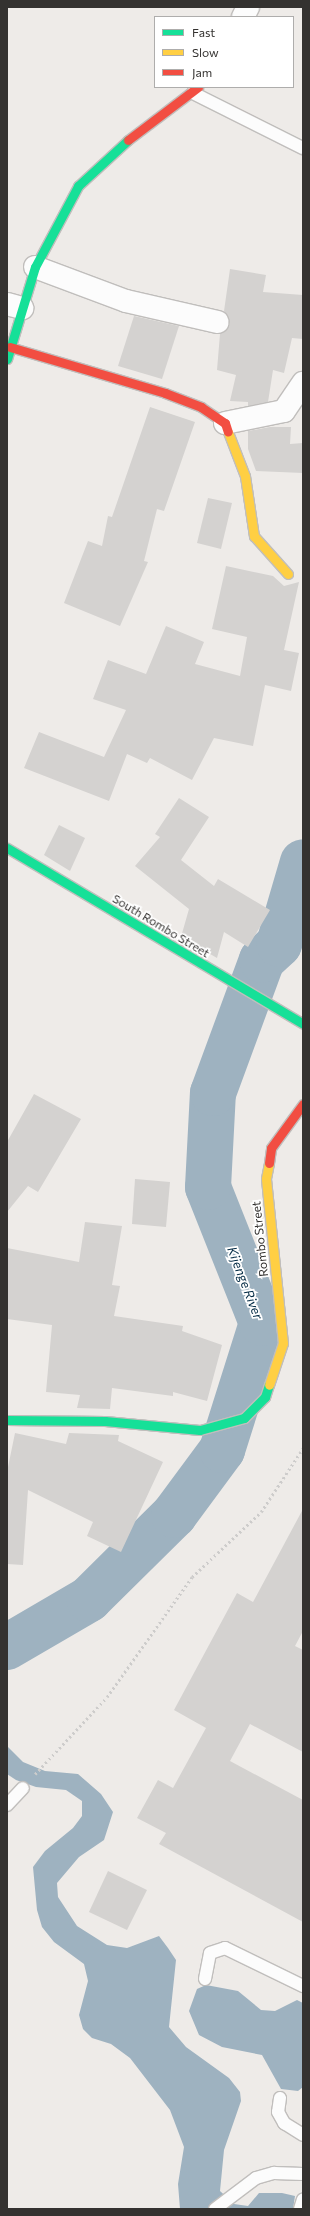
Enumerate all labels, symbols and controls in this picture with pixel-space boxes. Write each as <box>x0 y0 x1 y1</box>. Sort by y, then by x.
legend <box>154 16 294 88</box>
text: Fast <box>192 25 215 39</box>
text: Slow <box>192 45 219 59</box>
text: Jam <box>192 65 212 79</box>
street label: South Rombo Street <box>110 891 212 961</box>
street label: Rombo Street <box>249 1201 271 1277</box>
water label: Kijenge River <box>224 1244 266 1322</box>

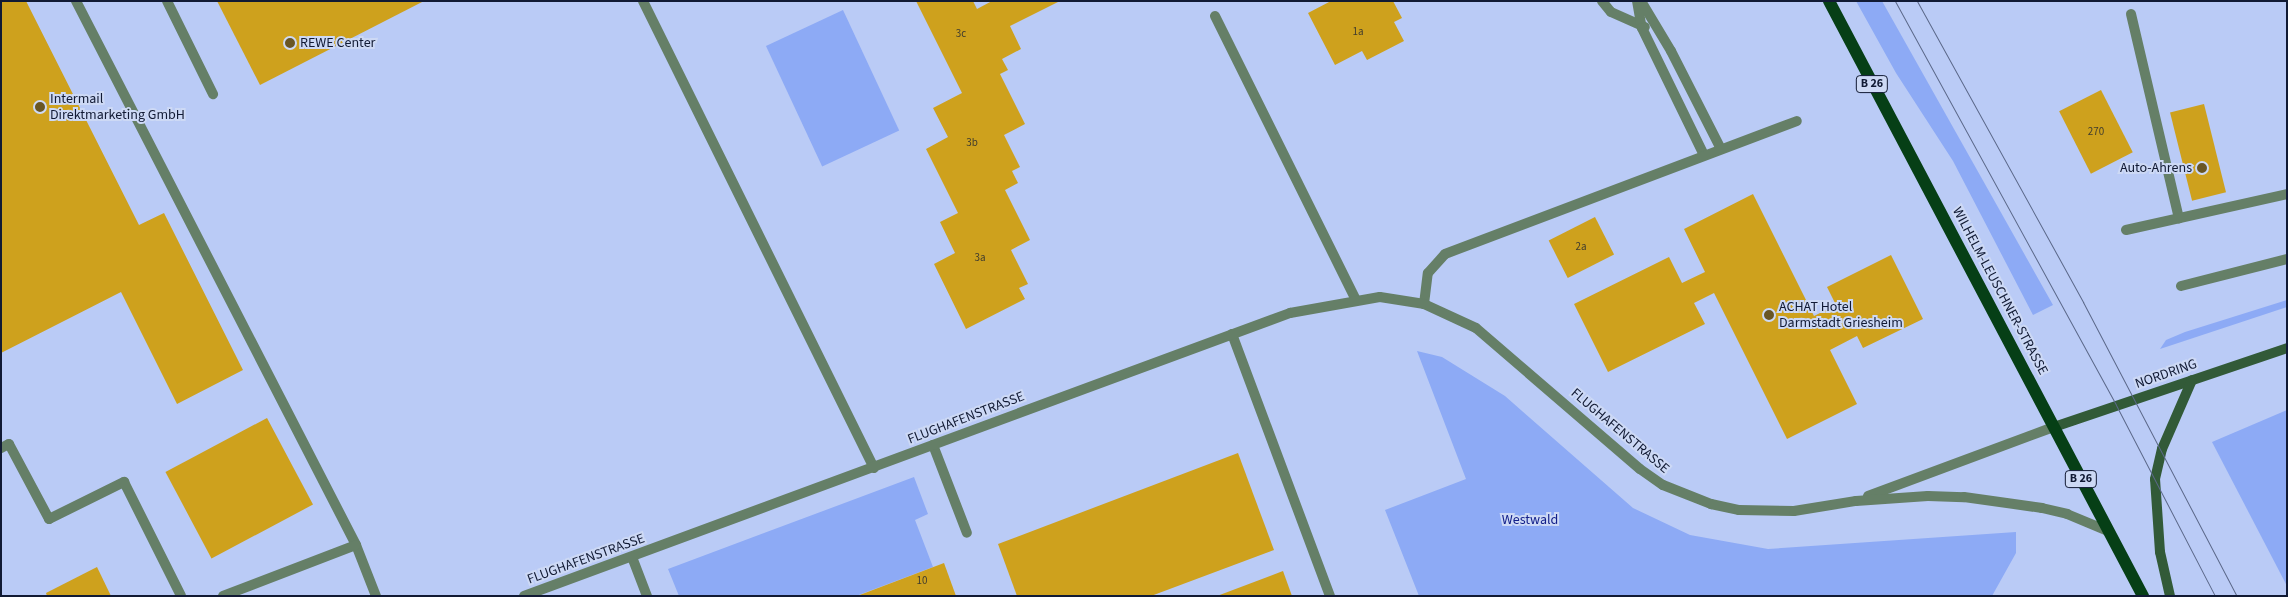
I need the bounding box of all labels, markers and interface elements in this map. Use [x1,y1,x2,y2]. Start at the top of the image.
house number: 1a [1352,25,1364,39]
house number: 3c [956,27,966,41]
place label: REWE Center [300,35,375,51]
marker: REWE Center [284,37,296,49]
road number: B 26 [1856,74,1888,94]
place label: Intermail Direktmarketing GmbH [50,91,185,124]
marker: Intermail Direktmarketing GmbH [34,101,46,113]
house number: 270 [2088,125,2104,139]
house number: 3b [966,136,978,150]
place label: Auto-Ahrens [2120,160,2192,176]
marker: Auto-Ahrens [2196,162,2208,174]
street label: WILHELM-LEUSCHNER-STRASSE [1949,204,2051,378]
house number: 2a [1575,240,1587,254]
house number: 3a [974,251,986,265]
place label: ACHAT Hotel Darmstadt Griesheim [1779,299,1903,332]
marker: ACHAT Hotel Darmstadt Griesheim [1763,309,1775,321]
street label: NORDRING [2133,356,2199,392]
street label: FLUGHAFENSTRASSE [1567,385,1673,477]
street label: FLUGHAFENSTRASSE [905,388,1027,448]
road number: B 26 [2065,469,2097,488]
park label: Westwald [1502,512,1558,528]
street label: FLUGHAFENSTRASSE [525,530,647,588]
house number: 10 [917,574,927,588]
__________
ABOUT THIS TASK - After locating the line above that contains "I need the bounding", write out that line and every later one exactly, through the last line of the material, and nothing else.

SOLUTION TO THIS EXERCISE -
I need the bounding box of all labels, markers and interface elements in this map. Use [x1,y1,x2,y2]. Start at the top of the image.
house number: 1a [1352,25,1364,39]
house number: 3c [956,27,966,41]
place label: REWE Center [300,35,375,51]
marker: REWE Center [284,37,296,49]
road number: B 26 [1856,74,1888,94]
place label: Intermail Direktmarketing GmbH [50,91,185,124]
marker: Intermail Direktmarketing GmbH [34,101,46,113]
house number: 270 [2088,125,2104,139]
house number: 3b [966,136,978,150]
place label: Auto-Ahrens [2120,160,2192,176]
marker: Auto-Ahrens [2196,162,2208,174]
street label: WILHELM-LEUSCHNER-STRASSE [1949,204,2051,378]
house number: 2a [1575,240,1587,254]
house number: 3a [974,251,986,265]
place label: ACHAT Hotel Darmstadt Griesheim [1779,299,1903,332]
marker: ACHAT Hotel Darmstadt Griesheim [1763,309,1775,321]
street label: NORDRING [2133,356,2199,392]
street label: FLUGHAFENSTRASSE [1567,385,1673,477]
street label: FLUGHAFENSTRASSE [905,388,1027,448]
road number: B 26 [2065,469,2097,488]
park label: Westwald [1502,512,1558,528]
street label: FLUGHAFENSTRASSE [525,530,647,588]
house number: 10 [917,574,927,588]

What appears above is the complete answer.